---------- DATA UNDER STUDY

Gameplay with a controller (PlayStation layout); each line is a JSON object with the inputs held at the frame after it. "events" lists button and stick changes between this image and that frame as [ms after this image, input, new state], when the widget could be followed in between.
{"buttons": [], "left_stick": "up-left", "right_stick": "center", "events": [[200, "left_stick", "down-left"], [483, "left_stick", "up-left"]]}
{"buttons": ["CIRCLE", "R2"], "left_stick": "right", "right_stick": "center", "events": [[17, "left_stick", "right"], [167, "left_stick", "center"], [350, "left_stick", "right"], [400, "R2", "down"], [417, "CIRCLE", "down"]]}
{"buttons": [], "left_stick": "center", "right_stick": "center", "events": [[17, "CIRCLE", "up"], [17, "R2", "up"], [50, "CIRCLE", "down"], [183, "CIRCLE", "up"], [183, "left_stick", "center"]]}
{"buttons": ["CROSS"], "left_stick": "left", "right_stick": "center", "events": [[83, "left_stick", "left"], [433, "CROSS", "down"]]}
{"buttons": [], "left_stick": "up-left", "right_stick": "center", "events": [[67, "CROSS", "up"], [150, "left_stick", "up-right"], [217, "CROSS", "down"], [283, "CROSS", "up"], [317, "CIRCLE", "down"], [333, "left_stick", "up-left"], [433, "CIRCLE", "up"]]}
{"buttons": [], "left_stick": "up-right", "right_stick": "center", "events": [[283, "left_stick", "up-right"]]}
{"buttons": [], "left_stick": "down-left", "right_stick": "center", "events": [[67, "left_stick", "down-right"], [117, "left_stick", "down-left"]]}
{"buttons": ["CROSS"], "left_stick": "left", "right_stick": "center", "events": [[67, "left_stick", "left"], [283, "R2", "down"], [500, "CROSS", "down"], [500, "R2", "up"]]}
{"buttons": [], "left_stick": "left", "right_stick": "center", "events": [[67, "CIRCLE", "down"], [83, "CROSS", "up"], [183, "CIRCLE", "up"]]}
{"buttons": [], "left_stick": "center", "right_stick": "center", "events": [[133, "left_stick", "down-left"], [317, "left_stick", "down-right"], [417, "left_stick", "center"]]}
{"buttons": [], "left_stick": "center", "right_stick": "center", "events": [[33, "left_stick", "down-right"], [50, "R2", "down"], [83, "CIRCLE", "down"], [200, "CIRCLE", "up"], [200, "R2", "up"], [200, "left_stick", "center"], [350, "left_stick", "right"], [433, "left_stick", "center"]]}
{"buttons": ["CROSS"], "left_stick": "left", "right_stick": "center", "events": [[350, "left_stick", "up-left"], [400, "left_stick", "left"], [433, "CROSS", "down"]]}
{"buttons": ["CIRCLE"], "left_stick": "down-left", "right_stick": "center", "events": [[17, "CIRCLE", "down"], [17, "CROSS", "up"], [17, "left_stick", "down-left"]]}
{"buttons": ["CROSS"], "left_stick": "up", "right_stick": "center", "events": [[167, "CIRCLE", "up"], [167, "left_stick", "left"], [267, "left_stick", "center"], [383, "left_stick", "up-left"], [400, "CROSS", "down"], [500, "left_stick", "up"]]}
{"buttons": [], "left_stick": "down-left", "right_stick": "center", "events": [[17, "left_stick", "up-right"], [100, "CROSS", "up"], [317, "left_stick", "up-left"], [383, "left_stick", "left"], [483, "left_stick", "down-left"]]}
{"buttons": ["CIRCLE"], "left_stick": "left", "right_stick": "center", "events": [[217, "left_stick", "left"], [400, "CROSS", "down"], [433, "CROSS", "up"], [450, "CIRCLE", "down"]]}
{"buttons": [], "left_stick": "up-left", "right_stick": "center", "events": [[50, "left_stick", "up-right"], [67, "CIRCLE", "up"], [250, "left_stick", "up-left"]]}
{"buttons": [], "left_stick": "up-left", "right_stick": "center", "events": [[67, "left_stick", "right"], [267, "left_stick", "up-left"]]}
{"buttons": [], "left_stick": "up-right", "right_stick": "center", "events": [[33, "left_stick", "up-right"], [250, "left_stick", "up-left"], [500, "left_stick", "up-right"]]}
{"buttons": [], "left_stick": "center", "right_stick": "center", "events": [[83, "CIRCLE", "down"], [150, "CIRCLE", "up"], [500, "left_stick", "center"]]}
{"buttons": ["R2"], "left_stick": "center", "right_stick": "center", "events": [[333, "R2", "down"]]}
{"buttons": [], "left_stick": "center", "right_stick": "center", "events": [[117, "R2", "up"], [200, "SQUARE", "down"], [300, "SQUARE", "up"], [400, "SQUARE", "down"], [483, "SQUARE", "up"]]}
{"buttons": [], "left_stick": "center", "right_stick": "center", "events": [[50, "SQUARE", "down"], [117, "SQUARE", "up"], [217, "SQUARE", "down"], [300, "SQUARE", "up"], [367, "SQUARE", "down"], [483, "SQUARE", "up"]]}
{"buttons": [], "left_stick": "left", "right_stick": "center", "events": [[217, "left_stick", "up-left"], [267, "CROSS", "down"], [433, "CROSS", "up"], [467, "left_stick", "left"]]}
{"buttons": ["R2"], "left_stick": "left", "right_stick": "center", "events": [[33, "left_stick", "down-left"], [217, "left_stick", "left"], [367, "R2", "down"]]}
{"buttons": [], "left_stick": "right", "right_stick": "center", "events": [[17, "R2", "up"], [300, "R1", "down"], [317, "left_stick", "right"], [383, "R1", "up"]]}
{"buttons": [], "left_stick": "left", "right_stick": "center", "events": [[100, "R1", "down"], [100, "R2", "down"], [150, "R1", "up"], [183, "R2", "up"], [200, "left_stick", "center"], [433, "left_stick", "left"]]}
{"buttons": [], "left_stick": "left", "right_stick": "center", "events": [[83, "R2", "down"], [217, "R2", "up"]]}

--------------------

▶ _PROBLEM STATEMENT_
Report every line above that has the string "SQUARE" in it.

▶ _TASK RESULT_
{"buttons": [], "left_stick": "center", "right_stick": "center", "events": [[117, "R2", "up"], [200, "SQUARE", "down"], [300, "SQUARE", "up"], [400, "SQUARE", "down"], [483, "SQUARE", "up"]]}
{"buttons": [], "left_stick": "center", "right_stick": "center", "events": [[50, "SQUARE", "down"], [117, "SQUARE", "up"], [217, "SQUARE", "down"], [300, "SQUARE", "up"], [367, "SQUARE", "down"], [483, "SQUARE", "up"]]}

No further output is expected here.